A word-for-word copy of the data, with no images, is the required answer.

BEGIN ENTRIES SUPPLIED

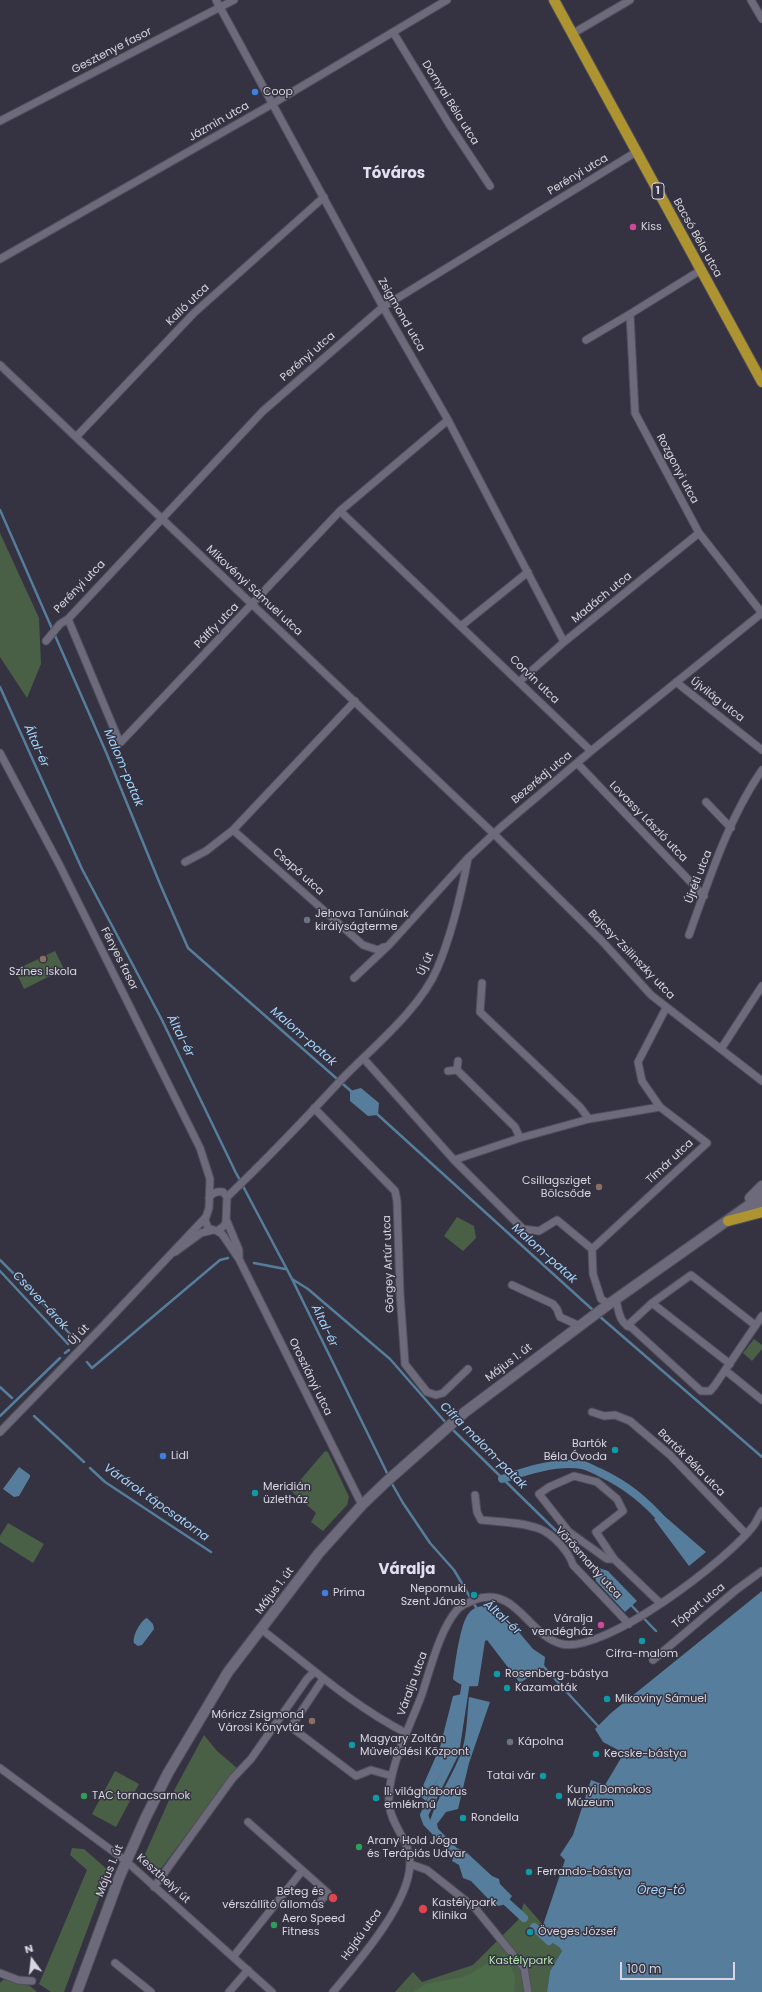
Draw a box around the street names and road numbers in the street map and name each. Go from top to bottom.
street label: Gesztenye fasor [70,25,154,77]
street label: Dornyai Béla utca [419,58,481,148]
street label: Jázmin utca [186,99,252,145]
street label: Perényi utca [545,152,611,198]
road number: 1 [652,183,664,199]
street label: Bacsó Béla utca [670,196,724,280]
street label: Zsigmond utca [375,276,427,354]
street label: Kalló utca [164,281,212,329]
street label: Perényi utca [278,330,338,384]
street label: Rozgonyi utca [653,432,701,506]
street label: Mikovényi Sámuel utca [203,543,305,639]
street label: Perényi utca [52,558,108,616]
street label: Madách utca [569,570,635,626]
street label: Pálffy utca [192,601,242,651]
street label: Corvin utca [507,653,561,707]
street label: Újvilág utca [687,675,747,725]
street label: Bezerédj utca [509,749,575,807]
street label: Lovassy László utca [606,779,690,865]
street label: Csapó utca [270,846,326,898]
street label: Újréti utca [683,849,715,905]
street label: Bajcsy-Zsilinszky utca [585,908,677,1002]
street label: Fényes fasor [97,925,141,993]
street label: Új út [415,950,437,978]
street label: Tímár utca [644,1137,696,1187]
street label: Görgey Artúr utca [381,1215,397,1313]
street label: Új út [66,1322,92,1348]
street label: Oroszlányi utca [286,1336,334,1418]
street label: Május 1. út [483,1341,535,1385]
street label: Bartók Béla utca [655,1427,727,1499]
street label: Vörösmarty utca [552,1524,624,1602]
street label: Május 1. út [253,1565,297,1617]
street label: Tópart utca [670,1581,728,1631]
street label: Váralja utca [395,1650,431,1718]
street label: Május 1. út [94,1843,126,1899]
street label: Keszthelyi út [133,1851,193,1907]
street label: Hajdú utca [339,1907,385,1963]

END ENTRIES SUPPLIED

SOLUTION FOR THIS PROBLEM:
Draw a box around the street names and road numbers in the street map and name each. Go from top to bottom.
street label: Gesztenye fasor [70,25,154,77]
street label: Dornyai Béla utca [419,58,481,148]
street label: Jázmin utca [186,99,252,145]
street label: Perényi utca [545,152,611,198]
road number: 1 [652,183,664,199]
street label: Bacsó Béla utca [670,196,724,280]
street label: Zsigmond utca [375,276,427,354]
street label: Kalló utca [164,281,212,329]
street label: Perényi utca [278,330,338,384]
street label: Rozgonyi utca [653,432,701,506]
street label: Mikovényi Sámuel utca [203,543,305,639]
street label: Perényi utca [52,558,108,616]
street label: Madách utca [569,570,635,626]
street label: Pálffy utca [192,601,242,651]
street label: Corvin utca [507,653,561,707]
street label: Újvilág utca [687,675,747,725]
street label: Bezerédj utca [509,749,575,807]
street label: Lovassy László utca [606,779,690,865]
street label: Csapó utca [270,846,326,898]
street label: Újréti utca [683,849,715,905]
street label: Bajcsy-Zsilinszky utca [585,908,677,1002]
street label: Fényes fasor [97,925,141,993]
street label: Új út [415,950,437,978]
street label: Tímár utca [644,1137,696,1187]
street label: Görgey Artúr utca [381,1215,397,1313]
street label: Új út [66,1322,92,1348]
street label: Oroszlányi utca [286,1336,334,1418]
street label: Május 1. út [483,1341,535,1385]
street label: Bartók Béla utca [655,1427,727,1499]
street label: Vörösmarty utca [552,1524,624,1602]
street label: Május 1. út [253,1565,297,1617]
street label: Tópart utca [670,1581,728,1631]
street label: Váralja utca [395,1650,431,1718]
street label: Május 1. út [94,1843,126,1899]
street label: Keszthelyi út [133,1851,193,1907]
street label: Hajdú utca [339,1907,385,1963]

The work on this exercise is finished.